Category: Outside Books

God’s Word in Many Other Words

In my last post we saw a few things James Kugel had to say about the importance of the Sefarim Chitzonim (The Outside Books) for how later rabbis came to interpret the Bible. I have become more and more interested in the Apocrypha and Pseudopigrapha, and the little I have read has been incredibly helpful. A friend of mine who recently took a course at Gordon-Conwell in early Judaism had to read quite a bit of Second Temple writings, specially the ones from Qumran. He seems to be a bit disappointed because of the lack of coherence that he found in them. One of my projects for this year is to start reading more of these books and draw my own conclusions. I might even blog some thoughts about them.

In the book Exploring the Origins of the Bible (ed. Craig A. Evans and Emanuel Tov), there is a good essay by James H. Charlesworth called “Writings Ostensibly Outside the Canon.” The title was chosen since the word “ostensible” can carry the meaning of “apparent” and “professed,” as Charlesworth explains,

“On the one hand, the Jews who wrote and found God’s word in the allegedly apocryphal compositions did not consider these writings “outside the canon.” On the other hand, since about 200 CE many Jews and Christians have judged the writings in central focus to be on the fringes of canon or ‘outside the canon’” (p. 59-60).

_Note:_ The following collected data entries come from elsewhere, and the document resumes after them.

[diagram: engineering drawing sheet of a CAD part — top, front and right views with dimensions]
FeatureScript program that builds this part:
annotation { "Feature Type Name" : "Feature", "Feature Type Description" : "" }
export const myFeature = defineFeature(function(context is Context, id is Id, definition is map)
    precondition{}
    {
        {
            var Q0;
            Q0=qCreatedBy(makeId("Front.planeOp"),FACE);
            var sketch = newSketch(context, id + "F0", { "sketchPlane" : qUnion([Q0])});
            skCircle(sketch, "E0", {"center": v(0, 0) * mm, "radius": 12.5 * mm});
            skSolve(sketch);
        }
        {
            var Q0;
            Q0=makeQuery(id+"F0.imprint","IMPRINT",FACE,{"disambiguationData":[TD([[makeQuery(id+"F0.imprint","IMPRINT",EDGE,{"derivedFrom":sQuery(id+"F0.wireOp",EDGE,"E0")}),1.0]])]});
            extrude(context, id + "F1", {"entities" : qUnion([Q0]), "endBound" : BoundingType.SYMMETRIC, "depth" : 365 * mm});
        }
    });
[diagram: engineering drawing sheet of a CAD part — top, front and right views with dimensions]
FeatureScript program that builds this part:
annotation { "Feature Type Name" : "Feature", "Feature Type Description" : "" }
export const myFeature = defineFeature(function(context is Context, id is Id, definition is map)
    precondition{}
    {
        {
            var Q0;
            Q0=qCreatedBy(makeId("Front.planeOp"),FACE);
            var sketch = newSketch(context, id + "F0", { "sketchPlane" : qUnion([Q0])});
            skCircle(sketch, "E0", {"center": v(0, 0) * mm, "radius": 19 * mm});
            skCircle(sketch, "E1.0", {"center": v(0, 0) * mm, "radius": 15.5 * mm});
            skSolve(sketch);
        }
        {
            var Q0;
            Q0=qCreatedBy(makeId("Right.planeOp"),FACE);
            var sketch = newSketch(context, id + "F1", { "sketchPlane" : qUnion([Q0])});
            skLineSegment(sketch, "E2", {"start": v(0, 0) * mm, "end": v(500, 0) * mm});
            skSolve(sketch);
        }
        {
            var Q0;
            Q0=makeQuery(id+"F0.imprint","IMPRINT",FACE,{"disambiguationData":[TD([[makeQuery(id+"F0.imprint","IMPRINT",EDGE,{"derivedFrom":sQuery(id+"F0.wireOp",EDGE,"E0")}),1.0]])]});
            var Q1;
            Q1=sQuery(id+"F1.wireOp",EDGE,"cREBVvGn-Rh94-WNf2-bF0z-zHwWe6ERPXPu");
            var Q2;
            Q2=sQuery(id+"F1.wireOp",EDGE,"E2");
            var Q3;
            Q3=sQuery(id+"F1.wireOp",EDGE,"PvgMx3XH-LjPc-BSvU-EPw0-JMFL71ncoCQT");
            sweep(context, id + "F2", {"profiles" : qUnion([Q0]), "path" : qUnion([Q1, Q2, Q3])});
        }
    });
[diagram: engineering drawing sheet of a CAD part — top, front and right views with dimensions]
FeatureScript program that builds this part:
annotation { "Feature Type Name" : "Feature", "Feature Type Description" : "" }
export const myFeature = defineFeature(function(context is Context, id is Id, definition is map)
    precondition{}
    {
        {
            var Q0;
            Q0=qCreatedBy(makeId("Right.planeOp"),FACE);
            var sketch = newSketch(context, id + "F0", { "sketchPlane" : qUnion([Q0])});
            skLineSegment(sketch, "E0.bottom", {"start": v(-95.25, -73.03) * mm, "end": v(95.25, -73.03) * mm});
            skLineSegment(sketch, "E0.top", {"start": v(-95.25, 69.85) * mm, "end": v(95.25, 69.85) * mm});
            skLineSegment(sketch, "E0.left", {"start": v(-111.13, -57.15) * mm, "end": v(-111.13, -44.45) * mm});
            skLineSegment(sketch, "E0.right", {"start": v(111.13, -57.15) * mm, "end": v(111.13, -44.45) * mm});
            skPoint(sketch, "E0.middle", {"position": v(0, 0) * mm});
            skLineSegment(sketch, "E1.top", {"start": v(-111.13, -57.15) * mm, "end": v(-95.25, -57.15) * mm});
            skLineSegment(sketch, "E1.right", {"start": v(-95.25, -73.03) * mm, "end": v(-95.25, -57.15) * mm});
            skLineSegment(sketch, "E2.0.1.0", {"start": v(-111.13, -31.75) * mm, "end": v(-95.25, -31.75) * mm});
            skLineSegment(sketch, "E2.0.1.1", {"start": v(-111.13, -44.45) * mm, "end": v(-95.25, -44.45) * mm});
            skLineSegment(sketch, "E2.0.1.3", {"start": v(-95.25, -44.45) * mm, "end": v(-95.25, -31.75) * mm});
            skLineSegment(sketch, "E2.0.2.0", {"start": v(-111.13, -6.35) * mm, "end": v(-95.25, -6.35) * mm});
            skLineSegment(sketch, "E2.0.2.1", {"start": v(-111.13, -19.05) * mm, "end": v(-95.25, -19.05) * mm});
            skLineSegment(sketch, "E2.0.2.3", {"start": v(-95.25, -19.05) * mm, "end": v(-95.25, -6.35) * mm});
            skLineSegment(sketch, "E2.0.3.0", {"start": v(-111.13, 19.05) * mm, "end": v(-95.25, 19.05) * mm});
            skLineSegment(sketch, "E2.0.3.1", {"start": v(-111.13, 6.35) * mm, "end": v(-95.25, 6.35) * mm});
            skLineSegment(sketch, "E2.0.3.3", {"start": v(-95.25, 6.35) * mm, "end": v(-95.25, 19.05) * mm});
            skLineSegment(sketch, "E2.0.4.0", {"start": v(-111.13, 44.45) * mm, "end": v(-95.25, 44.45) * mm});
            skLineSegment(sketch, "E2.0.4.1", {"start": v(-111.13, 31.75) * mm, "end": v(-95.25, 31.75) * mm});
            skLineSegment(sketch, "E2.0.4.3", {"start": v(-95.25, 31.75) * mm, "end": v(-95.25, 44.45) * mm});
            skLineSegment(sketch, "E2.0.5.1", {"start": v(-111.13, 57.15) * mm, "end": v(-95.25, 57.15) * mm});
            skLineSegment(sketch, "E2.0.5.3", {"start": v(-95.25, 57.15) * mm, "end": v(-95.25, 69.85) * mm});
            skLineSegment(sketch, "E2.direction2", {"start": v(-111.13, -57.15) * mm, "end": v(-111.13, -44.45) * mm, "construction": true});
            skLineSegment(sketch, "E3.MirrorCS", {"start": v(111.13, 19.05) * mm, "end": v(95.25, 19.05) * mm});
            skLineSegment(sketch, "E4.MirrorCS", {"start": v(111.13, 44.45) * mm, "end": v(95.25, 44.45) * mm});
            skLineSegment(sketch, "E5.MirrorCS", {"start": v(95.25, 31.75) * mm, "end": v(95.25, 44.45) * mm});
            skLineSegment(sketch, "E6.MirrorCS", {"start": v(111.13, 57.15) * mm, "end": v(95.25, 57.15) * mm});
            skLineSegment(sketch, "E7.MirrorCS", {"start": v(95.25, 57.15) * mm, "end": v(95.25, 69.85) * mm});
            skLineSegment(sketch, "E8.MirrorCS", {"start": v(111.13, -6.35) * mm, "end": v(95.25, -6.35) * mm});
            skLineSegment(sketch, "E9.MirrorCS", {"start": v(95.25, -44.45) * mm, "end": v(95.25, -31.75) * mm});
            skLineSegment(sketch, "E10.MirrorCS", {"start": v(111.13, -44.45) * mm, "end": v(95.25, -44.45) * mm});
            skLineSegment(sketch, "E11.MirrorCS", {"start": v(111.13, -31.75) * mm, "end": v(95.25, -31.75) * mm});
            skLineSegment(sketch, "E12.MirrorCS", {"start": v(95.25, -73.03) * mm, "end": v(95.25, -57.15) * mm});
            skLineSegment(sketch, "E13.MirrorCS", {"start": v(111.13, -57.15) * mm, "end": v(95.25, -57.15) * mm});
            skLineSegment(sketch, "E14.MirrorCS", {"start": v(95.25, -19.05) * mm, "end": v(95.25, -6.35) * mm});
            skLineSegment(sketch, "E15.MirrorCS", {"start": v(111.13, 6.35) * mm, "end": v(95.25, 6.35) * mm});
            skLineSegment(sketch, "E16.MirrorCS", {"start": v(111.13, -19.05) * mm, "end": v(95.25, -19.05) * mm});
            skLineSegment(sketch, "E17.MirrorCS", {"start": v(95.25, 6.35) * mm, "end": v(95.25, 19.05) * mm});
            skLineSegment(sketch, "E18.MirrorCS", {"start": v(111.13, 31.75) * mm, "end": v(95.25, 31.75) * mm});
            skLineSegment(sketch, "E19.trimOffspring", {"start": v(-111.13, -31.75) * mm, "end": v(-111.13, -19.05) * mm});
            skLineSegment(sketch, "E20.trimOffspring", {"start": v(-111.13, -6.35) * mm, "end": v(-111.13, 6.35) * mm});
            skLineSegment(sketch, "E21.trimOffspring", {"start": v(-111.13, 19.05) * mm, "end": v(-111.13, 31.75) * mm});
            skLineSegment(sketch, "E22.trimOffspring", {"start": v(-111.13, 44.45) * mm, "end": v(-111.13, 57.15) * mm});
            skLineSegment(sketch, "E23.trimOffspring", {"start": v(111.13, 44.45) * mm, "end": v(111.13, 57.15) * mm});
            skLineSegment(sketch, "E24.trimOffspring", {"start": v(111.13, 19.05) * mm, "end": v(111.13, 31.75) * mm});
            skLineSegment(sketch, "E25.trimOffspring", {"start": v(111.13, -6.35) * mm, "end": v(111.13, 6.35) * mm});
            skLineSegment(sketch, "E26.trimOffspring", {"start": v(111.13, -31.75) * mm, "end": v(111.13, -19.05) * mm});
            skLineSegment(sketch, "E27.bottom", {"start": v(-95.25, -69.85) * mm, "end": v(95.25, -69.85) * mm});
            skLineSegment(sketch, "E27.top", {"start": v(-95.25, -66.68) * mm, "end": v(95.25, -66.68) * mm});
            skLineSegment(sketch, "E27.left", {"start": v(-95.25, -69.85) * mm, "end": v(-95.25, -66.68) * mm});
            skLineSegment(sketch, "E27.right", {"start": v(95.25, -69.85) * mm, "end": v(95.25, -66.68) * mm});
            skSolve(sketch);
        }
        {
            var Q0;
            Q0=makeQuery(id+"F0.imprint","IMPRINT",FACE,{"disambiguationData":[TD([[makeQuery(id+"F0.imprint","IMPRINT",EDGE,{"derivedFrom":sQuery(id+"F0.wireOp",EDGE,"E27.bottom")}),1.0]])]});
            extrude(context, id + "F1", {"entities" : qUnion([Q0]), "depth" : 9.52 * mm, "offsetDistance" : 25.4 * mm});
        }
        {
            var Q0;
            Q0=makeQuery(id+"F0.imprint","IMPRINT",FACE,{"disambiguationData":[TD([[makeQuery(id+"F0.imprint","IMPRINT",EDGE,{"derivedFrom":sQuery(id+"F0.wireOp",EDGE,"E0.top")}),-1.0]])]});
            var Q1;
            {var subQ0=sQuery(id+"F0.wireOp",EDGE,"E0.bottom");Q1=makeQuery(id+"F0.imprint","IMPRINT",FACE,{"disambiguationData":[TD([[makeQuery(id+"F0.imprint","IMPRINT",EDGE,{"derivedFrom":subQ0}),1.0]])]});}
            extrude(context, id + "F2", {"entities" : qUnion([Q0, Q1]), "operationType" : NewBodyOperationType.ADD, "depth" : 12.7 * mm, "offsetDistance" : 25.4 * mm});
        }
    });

This quote represents the overall opinion in the essays that I have read so far that to talk about a canon (i. e. Hebrew Bible) in Second Temple period is anachronistic (a position I tend to agree with). But what really caught my attention in this essay was something Charlesworth said about the “role” that a canon should play which I had never thought of before, and I wonder how many of you would agree with him. Here is the quote in full for you to ponder:

“The danger of the canon is the tendency to imagine, even think, that God has spoken only in and through a closed book. The beauty of the canon is the guideline, the rule, for how, and in what ways, the One who has spoken in the past may be heard in other writings and persons, whether prophet, priest, or perplexed. The word canon should have been, and hopefully will now be, used as the measuring standard by which to discern God’s word in many other words” (p. 84).